Sitting behind the chair park is a wall of polaroid pictures. The polaroid cameras, which sit near the shelf, can be used to create a collage of images while encouraging visitors to question the influence polaroid cameras played in photography.

“The idea is that you come back, try a chair and take a picture with a friend or in a group. As it develops, you're sort of just waiting around. Again, it's another strategy to invite people to be present and experience the exhibit to look around in and not just rush through,” Carter explained. 

The exhibit houses an amazing number of modern and historical everyday objects that are presented with a sense of fun, playful innocence you may not expect. “Questioning Things” will remain open in the Ruth Davis Design Gallery in Nancy Nicholas Hall until Nov. 20. I highly advise taking the time to look, and maybe even question some “things.”

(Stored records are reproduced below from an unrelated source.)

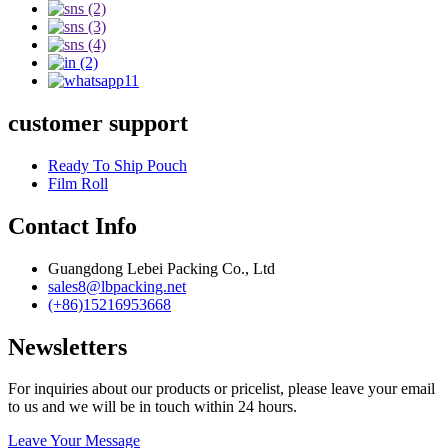
customer support
Ready To Ship Pouch
Film Roll
Contact Info
Guangdong Lebei Packing Co., Ltd
sales8@lbpacking.net
(+86)15216953668
Newsletters
For inquiries about our products or pricelist, please leave your email
to us and we will be in touch within 24 hours.
Leave Your Message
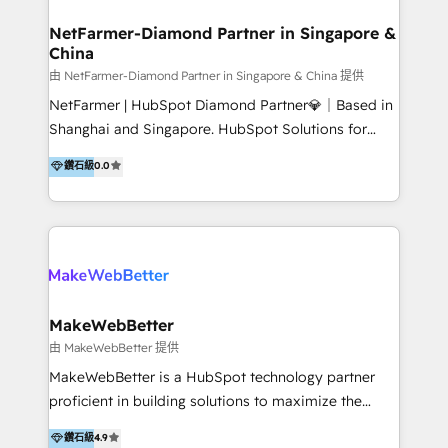
experience: paid media, SEO, and conversion
optimisation across the full patient journey Go-to-
NetFarmer-Diamond Partner in Singapore &
China
market and sales strategy: for both clinic growth and
medical device commercialisation Events,
由 NetFarmer-Diamond Partner in Singapore & China 提供
partnerships, and referral programme management
NetFarmer | HubSpot Diamond Partner💎｜Based in
PMS integrations to HubSpot. Experience: We've
Shanghai and Singapore. HubSpot Solutions for
worked with some of Australia's most recognised
China and Global Growth. HubSpot solutions for
鑽石級
0.0
healthcare brands including MonashIVF, MoleMap,
China, cross-border CRM, and global marketing. 🎯
DentalBoutique, MavenDental, Optiscan and
Who We Are Built For: - Companies expanding
Orthocell. We hold Diamond HubSpot partner status
between China and Southeast Asia - Cross-border e-
and have built live integrations with CareStack and
commerce brands - Manufacturers and trading firms
other practice management platforms.
going global - B2B marketplace sellers operating in
multiple currencies and languages 💡Our solutions: -
Implementation: HubSpot onboarding, system
MakeWebBetter
configuration, and CRM setup - Development:
由 MakeWebBetter 提供
Custom workflows, integrations, APIs, and
MakeWebBetter is a HubSpot technology partner
automation - Training: Sales, marketing, and service
proficient in building solutions to maximize the
team enablement and adoption - Architecture: CRM
operational efficiency of HubSpot. The fastest-
鑽石級
4.9
data modeling, lifecycle design 🏆 Awards: #1 Cross-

Editor's Note: this article was amended at 2 p.m. on Friday, Nov. 4, 2022 to accurately reflect the title of Sarah Anne Carter, to change the assistance being credited to Material Science graduate students to being accurately credited to Material Science alumni, and to add for clarity in the conclusion that the exhibit is in the Ruth Davis Design Gallery at the Center for Design and Material Culture located in Nancy Nicholas Hall. It previously only stated the exhibit was in Nancy Nicholas Hall.